Ulrich Siegmund, o antigo vendedor que tem normalizado a imagem da AfD
No passado, vendeu perfumes. Aos 35 anos, Ulrich Siegmund é agora o principal candidato da AfD na Saxónia-Anhalt e quer tornar-se governador. Jovem, dinâmico e carismático, o político trouxe uma nova imagem à Alternativa para a Alemanha, tendo milhares de seguidores nas redes sociais. Domina a oratória sem transmitir a ideia de um político extremista — o seu discurso até é cordial.
Ulrich Siegmund tem um programa de cem dias planeado se tomar posse como governador, se bem que algumas medidas não passem de declarações de intenções. O dirigente partidário quer deportar todos os cidadãos estrangeiros que não tenham o direito de estar no país, assim como obrigar todos os refugiados a trabalhar. Contudo, não é claro se conseguirá avançar com estas medidas, uma vez que a legislação federal pode travar a sua implementação.

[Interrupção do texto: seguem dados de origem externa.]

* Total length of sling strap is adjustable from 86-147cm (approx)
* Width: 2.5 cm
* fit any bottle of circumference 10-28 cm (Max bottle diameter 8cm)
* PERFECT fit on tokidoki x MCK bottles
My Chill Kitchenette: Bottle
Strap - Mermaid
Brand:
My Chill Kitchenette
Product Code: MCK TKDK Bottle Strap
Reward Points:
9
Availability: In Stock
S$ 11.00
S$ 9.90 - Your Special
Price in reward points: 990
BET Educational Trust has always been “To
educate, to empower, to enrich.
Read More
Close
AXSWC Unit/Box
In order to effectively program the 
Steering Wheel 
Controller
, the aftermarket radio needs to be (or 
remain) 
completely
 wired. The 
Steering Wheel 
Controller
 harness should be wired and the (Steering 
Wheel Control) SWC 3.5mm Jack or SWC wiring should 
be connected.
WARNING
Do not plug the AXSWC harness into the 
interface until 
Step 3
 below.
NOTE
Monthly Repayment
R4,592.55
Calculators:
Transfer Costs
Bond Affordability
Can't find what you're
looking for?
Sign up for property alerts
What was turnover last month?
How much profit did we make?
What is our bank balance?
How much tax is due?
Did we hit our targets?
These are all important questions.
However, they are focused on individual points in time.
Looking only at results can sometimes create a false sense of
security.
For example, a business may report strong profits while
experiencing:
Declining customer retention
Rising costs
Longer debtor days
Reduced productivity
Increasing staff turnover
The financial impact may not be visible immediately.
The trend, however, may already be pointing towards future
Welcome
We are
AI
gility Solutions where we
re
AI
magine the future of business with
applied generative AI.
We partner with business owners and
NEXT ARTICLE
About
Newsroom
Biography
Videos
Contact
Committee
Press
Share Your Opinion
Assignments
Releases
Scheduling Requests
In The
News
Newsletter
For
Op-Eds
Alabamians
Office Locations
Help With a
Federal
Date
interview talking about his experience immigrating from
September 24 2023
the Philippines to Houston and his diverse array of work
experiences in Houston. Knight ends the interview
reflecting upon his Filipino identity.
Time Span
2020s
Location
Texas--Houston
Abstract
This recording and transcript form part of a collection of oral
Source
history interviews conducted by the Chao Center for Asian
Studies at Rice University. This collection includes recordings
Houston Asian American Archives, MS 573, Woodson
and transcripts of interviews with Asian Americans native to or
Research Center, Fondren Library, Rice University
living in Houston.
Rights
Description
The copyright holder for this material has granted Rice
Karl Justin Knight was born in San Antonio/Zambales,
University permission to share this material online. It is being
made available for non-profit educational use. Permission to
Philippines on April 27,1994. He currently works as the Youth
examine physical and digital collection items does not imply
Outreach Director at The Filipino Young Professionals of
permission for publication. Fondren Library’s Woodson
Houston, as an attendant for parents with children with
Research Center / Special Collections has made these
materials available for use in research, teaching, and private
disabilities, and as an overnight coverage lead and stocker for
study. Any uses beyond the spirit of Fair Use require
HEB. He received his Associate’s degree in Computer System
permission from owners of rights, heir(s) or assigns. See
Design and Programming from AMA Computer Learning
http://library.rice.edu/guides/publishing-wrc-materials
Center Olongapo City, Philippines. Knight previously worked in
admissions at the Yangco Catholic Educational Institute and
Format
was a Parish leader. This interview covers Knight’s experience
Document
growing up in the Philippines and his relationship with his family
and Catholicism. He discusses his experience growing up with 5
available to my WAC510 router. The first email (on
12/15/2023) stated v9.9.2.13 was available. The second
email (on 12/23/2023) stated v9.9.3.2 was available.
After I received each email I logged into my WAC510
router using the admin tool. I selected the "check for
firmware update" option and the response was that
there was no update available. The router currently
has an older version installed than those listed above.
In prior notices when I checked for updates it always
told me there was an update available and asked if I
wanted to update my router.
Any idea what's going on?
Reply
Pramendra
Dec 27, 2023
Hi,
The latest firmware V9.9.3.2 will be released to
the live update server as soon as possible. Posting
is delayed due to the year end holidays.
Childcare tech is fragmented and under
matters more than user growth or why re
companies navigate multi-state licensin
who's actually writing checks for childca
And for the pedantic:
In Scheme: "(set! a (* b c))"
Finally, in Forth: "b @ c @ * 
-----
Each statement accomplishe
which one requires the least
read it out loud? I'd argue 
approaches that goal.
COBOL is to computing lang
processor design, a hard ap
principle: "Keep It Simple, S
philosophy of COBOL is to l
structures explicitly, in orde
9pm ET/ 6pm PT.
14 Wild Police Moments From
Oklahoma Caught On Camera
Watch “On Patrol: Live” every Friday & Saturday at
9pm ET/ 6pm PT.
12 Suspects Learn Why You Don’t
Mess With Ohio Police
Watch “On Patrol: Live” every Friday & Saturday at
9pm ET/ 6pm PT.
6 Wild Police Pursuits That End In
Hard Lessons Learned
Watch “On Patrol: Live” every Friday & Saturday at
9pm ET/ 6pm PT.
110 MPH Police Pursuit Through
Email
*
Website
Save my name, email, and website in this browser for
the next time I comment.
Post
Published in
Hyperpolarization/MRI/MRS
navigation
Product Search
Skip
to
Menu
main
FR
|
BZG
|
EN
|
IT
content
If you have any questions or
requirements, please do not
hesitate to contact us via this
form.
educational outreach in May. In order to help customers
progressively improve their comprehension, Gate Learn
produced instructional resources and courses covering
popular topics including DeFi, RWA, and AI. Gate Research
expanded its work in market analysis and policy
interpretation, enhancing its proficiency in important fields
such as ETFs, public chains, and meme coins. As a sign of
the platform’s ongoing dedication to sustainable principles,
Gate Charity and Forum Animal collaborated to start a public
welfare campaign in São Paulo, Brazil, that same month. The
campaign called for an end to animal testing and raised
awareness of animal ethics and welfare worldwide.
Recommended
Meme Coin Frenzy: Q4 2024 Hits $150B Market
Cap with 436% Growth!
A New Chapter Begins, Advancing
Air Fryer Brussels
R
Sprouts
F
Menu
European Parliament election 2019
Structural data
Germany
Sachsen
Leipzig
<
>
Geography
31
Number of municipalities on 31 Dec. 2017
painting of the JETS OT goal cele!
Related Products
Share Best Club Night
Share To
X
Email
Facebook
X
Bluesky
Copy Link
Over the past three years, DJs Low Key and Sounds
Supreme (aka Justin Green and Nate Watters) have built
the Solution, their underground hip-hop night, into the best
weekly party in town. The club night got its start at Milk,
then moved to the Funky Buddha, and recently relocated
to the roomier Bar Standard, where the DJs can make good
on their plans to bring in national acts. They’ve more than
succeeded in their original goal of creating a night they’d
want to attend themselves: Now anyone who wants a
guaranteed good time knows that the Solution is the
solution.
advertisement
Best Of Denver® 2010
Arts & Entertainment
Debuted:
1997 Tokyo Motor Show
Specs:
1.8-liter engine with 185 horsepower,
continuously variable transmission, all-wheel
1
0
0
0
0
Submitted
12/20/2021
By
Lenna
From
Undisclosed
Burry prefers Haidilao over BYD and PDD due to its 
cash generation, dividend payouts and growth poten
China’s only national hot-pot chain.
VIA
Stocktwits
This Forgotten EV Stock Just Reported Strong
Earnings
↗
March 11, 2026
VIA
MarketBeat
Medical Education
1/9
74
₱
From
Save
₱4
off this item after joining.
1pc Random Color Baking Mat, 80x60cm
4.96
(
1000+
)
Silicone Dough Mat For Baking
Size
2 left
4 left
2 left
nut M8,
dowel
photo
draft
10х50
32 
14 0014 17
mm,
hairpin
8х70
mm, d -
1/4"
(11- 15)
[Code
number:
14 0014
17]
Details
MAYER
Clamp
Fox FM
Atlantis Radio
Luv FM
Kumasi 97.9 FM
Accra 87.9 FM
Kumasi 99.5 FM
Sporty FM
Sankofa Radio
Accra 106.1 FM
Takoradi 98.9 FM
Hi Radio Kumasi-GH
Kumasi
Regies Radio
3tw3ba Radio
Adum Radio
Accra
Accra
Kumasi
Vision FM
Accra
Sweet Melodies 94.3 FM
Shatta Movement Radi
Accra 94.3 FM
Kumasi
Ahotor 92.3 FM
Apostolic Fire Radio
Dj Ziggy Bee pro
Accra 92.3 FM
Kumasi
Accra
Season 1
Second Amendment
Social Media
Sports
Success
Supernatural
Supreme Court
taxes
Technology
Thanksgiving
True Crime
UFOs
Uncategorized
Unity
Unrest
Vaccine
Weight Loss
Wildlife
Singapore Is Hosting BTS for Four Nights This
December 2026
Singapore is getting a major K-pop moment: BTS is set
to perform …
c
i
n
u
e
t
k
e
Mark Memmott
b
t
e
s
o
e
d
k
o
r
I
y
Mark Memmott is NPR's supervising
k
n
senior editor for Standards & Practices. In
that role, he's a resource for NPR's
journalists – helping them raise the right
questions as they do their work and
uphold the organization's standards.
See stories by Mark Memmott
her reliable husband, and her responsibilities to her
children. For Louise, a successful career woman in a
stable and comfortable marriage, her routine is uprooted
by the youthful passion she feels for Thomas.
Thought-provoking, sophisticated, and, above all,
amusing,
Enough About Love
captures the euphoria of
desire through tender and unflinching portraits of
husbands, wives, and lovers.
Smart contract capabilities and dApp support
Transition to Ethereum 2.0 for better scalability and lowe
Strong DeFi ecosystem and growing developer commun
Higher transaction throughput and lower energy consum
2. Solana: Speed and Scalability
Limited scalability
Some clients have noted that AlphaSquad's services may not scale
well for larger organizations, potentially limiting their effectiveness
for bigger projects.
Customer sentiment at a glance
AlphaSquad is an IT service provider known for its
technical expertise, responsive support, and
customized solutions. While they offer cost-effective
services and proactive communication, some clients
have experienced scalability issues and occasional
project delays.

O político pretende ainda terminar o financiamento a várias organizações não governamentais. Mais ao seu alcance, Ulrich Siegmund pretende permitir o ensino em casa, assim como promover o ensino de russo. O candidato a governador deseja ainda reduzir a máquina estatal e extinguir dois ministérios atualmente em vigor.
Vulnerável, Merz entra na ofensiva contra a AfD
A situação política do chanceler alemão está longe de ser favorável. A taxa de aprovação do líder germânico atingiu mínimos históricos: cerca de 13% dos alemães elogiam a sua prestação política. A CDU tem segurado Friedrich Merz, mas um péssimo resultado nas eleições regionais que ocorrem este mês (as primeiras são este domingo, mas há também em Berlim e em Meclemburgo-Pomerânia Ocidental daqui a duas semanas) pode levar a uma insurreição dentro dos democratas-cristãos.
https://observador.pt/especiais/o-chanceler-mais-impopular-de-sempre-perante-uma-afd-que-nao-para-de-crescer-merz-esta-perto-do-fim/
Ainda assim, Friedrich Merz tem-se empenhado em apoiar a CDU. “Quem deseja que a Alemanha continue a ser um país aberto e liberal, e quem deseja que a Saxónia-Anhalt continue a ser um lugar interessante, incluindo a nível europeu, não deve votar na AfD no domingo, mas sim na CDU”, afirmou o chanceler alemão esta sexta-feira, acompanhado pelo candidato à reeleição como governador estadual, o também democrata-cristão Sven Schulze.